- _Data provided_:
*** Begin section ***

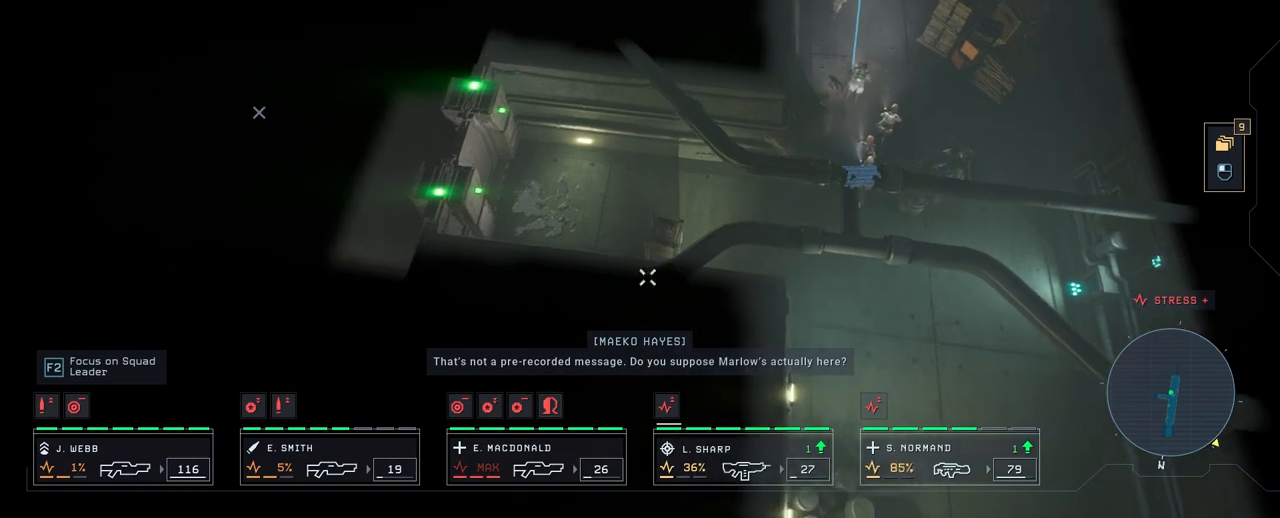
{"keys": [], "mouse": [], "mouse_move": "still", "events": [[117, "mouse_right", "down"], [200, "mouse_right", "up"], [300, "mouse_right", "down"], [333, "mouse_right", "up"], [433, "mouse_right", "down"], [500, "mouse_right", "up"]]}
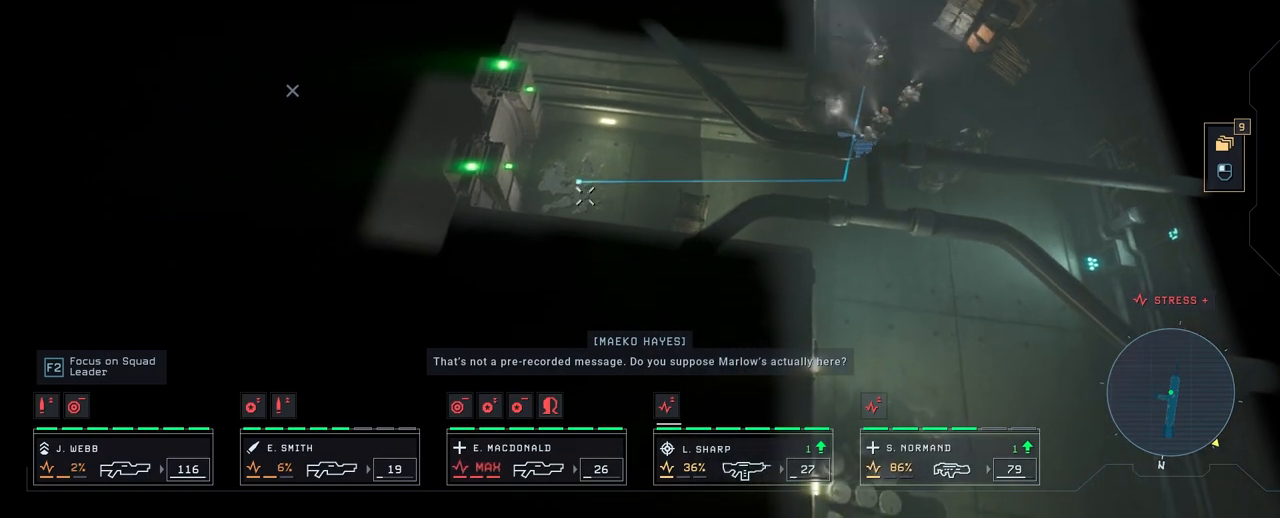
{"keys": [], "mouse": [], "mouse_move": "still", "events": [[100, "mouse_right", "down"], [150, "mouse_right", "up"], [233, "mouse_right", "down"], [317, "mouse_right", "up"], [417, "mouse_right", "down"], [500, "mouse_right", "up"]]}
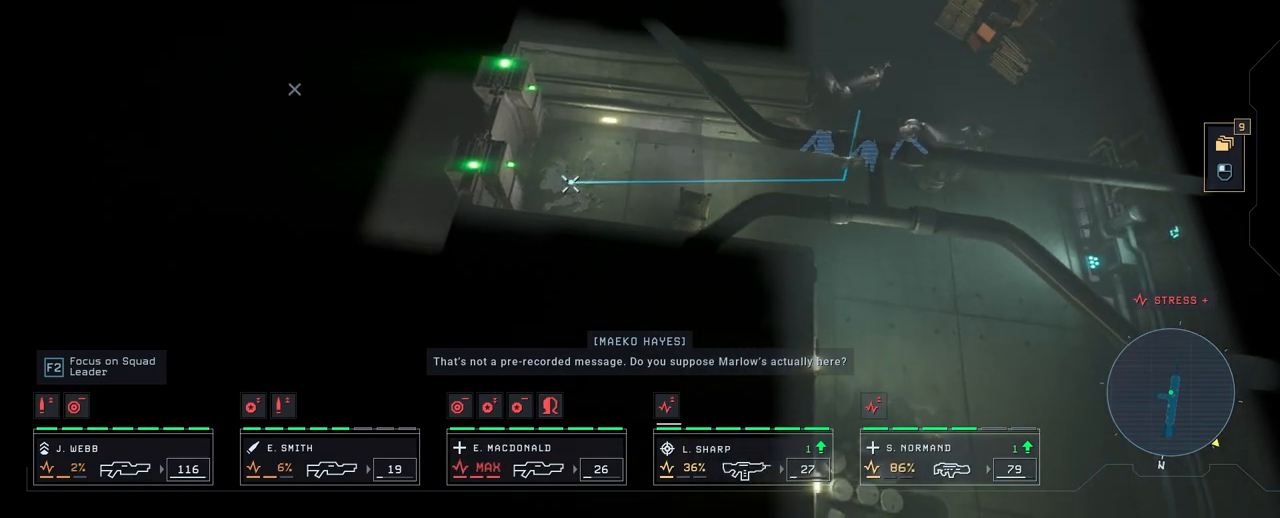
{"keys": ["a"], "mouse": [], "mouse_move": "still", "events": [[100, "mouse_right", "down"], [183, "mouse_right", "up"], [267, "a", "down"], [267, "mouse_right", "down"], [367, "mouse_right", "up"], [467, "mouse_right", "down"], [483, "mouse_right", "up"]]}
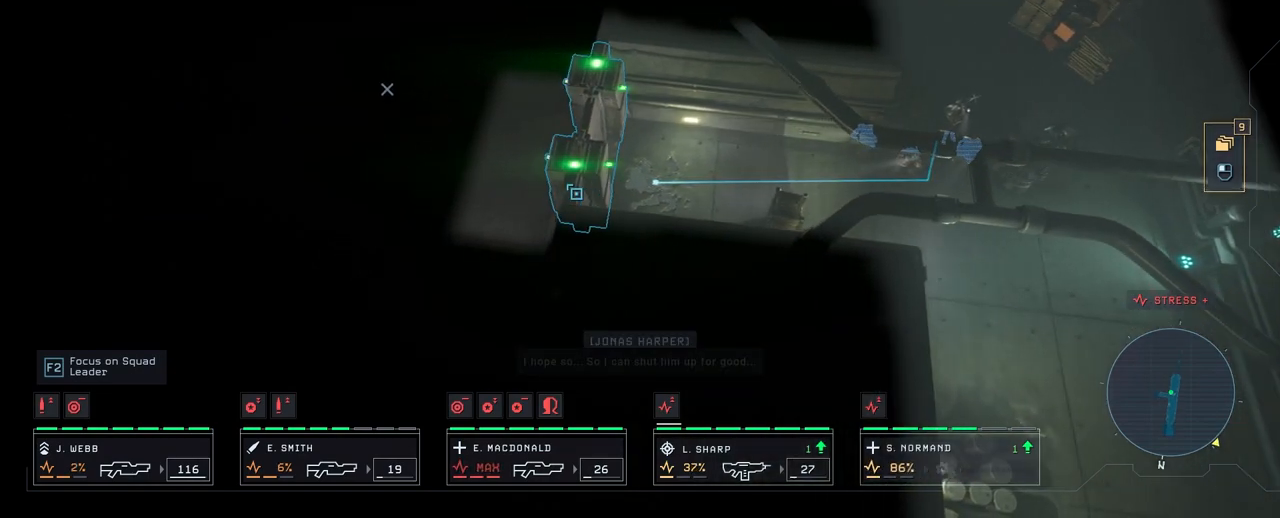
{"keys": [], "mouse": [], "mouse_move": "still", "events": [[33, "a", "up"], [133, "mouse_right", "down"], [233, "mouse_right", "up"], [317, "mouse_right", "down"], [400, "mouse_right", "up"]]}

*** End section ***

Print out the material verbatim, skipping pictures.

{"keys": [], "mouse": [], "mouse_move": "still", "events": [[117, "mouse_right", "down"], [200, "mouse_right", "up"], [300, "mouse_right", "down"], [333, "mouse_right", "up"], [433, "mouse_right", "down"], [500, "mouse_right", "up"]]}
{"keys": [], "mouse": [], "mouse_move": "still", "events": [[100, "mouse_right", "down"], [150, "mouse_right", "up"], [233, "mouse_right", "down"], [317, "mouse_right", "up"], [417, "mouse_right", "down"], [500, "mouse_right", "up"]]}
{"keys": ["a"], "mouse": [], "mouse_move": "still", "events": [[100, "mouse_right", "down"], [183, "mouse_right", "up"], [267, "a", "down"], [267, "mouse_right", "down"], [367, "mouse_right", "up"], [467, "mouse_right", "down"], [483, "mouse_right", "up"]]}
{"keys": [], "mouse": [], "mouse_move": "still", "events": [[33, "a", "up"], [133, "mouse_right", "down"], [233, "mouse_right", "up"], [317, "mouse_right", "down"], [400, "mouse_right", "up"]]}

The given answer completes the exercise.